Esiste nella poesia di Ungaretti una rivelazione, che sconvolse gli ambienti letterari del suo tempo, e che induce ad una vera “essenzialità espressiva”, allo “scavo nell’interiorità”, alla grande capacità di far scaturire significati inediti che dimostravano la grande importanza della “Poesia” veramente moderna che si limitasse esclusivamente ad una provocazione o ad un semplice esperimento. È questa la “grande lezione” che Ugaretti è riuscito a dare offrendo un’immagine di sé che ha delle origini romantiche dove “l’uomo che non fa il poeta, è un poeta in ogni momento e atteggiamento”. La sua fede nella missione altissima della poesia è segnata dalla “fede dei vecchi padri poeti” e dal “compromesso illuminato” fra la modernità e la tradizione. La fede nella poesia, nello spirito, nella religione dei padri, l’accettazione di un ordine costituito e della continuità della tradizione letteraria, sono molto importanti in Ungaretti che ha assegnato alla “Poesia” un ruolo fondamentale nella società perché vista come “espressione di una sfera spirituale superiore” con grandissimi valori eterni più forti della crisi dell’uomo contemporaneo.

“SAN MARTINO DEL CARSO”: approfondimenti, riflessioni e commento.

“Di queste case

non è rimasto

che qualche

brandello di muro

Di tanti

che mi corrispondevano

non è rimasto

neppure tanto

Ma nel cuore

nessuna croce manca

è il mio cuore

il paese più straziato”

(Valloncello dell’Albero Isolato / 27 agosto 1916)



Questa poesia, che mi ha impressionato moltissimo fin dalle scuole elementari, è la descrizione di un paese del Carso devastato dalla guerra, in cui perfino i “brandelli” dei muri appaiono come parti umanizzate di una terra madre mortalmente ferita e straziata nelle sue carni.

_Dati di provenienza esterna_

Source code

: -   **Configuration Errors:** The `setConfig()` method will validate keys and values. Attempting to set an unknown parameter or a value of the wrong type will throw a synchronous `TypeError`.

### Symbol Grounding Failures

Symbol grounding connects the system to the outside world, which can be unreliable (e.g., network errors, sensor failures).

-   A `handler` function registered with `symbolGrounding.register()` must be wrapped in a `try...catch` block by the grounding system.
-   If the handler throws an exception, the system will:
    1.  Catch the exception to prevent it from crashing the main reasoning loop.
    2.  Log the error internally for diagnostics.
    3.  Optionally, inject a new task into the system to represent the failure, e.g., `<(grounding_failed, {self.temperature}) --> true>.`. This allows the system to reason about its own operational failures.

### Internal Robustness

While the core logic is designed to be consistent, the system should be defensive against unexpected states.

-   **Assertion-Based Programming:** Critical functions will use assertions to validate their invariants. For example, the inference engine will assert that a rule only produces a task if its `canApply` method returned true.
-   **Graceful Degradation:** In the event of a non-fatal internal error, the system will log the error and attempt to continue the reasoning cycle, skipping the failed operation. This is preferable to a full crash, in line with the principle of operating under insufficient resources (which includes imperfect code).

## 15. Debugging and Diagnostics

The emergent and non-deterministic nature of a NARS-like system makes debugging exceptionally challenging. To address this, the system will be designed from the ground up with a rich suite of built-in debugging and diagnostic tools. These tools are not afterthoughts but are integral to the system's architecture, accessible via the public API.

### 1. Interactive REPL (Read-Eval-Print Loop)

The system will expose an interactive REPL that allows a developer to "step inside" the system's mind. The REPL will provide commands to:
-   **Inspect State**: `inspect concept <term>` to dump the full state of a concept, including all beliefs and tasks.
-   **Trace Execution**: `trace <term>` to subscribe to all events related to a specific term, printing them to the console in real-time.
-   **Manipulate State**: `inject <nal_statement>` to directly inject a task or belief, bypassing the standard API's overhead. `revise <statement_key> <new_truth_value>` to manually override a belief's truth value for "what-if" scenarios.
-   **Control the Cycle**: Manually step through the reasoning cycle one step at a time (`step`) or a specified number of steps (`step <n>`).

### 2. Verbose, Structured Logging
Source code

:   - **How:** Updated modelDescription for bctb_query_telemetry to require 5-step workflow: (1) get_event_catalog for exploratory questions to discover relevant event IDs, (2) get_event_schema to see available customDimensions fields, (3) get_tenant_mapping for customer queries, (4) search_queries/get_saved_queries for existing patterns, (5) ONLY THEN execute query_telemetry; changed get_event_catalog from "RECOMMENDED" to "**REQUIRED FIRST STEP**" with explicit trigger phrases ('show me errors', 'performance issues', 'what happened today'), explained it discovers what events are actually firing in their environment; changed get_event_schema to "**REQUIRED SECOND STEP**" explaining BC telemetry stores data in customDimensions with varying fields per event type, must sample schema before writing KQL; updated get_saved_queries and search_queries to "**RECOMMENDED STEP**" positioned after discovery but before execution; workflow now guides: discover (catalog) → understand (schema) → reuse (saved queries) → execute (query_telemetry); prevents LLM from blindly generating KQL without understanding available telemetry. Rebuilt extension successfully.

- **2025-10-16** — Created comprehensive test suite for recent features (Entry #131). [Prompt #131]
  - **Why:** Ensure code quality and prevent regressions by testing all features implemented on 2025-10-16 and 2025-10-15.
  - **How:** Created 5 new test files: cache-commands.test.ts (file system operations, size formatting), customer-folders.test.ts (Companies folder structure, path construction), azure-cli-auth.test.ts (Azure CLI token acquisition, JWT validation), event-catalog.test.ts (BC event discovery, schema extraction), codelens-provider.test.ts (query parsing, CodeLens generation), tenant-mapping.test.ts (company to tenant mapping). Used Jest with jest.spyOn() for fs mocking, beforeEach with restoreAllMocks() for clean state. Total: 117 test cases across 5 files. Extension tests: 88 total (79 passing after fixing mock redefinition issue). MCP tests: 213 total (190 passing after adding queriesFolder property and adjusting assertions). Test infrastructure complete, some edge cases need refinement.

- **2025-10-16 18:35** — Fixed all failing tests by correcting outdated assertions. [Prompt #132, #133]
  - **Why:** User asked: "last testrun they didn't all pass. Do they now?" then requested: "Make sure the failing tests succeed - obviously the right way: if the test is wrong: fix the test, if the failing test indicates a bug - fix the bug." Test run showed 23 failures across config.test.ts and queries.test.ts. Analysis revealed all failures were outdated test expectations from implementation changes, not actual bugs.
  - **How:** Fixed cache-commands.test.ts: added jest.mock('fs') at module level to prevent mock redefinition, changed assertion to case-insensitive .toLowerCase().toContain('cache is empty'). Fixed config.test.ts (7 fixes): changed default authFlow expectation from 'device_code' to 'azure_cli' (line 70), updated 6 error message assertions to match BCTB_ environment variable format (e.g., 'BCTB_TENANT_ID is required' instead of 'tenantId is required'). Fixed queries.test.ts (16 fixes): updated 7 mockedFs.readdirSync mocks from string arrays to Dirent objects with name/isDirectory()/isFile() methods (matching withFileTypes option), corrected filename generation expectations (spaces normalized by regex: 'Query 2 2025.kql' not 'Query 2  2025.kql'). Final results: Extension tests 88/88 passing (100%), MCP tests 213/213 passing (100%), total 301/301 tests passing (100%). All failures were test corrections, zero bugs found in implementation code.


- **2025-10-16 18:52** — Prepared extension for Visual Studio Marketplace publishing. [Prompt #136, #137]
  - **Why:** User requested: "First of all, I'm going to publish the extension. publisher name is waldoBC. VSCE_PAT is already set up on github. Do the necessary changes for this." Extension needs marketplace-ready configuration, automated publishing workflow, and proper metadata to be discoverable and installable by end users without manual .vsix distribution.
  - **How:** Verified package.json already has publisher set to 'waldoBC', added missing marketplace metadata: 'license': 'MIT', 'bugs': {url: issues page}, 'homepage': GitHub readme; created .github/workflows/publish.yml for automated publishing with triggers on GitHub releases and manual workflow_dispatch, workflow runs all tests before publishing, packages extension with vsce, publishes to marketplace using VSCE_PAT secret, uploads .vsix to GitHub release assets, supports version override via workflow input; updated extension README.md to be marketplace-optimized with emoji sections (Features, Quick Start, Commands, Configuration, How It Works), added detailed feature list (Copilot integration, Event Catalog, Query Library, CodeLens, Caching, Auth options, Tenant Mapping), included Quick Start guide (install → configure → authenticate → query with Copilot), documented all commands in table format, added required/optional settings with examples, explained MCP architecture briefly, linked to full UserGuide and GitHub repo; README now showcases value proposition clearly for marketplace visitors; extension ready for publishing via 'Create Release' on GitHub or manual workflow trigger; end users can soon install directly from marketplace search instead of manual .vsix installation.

L’angoscia della desolazione di quel paesaggio spettrale non si limita alla “mera narrativa”, bensì si arricchisce di drammaticità per l’analogia che per il poeta si stabilisce subito in una sorta di soliloquio interiore.



“Se di queste case è rimasto almeno qualche brandello di muro, nulla è davvero rimasto di tanti miei compagni che erano in corrispondenza di sentimenti e di dolore e di speranza con me; e quindi il mio cuore, così desolato e ormai privo di affetti, è divenuto il paese più straziato e, infatti, in esso non manca nessuna croce, perché sono tutte presenti nel mio ricordo.”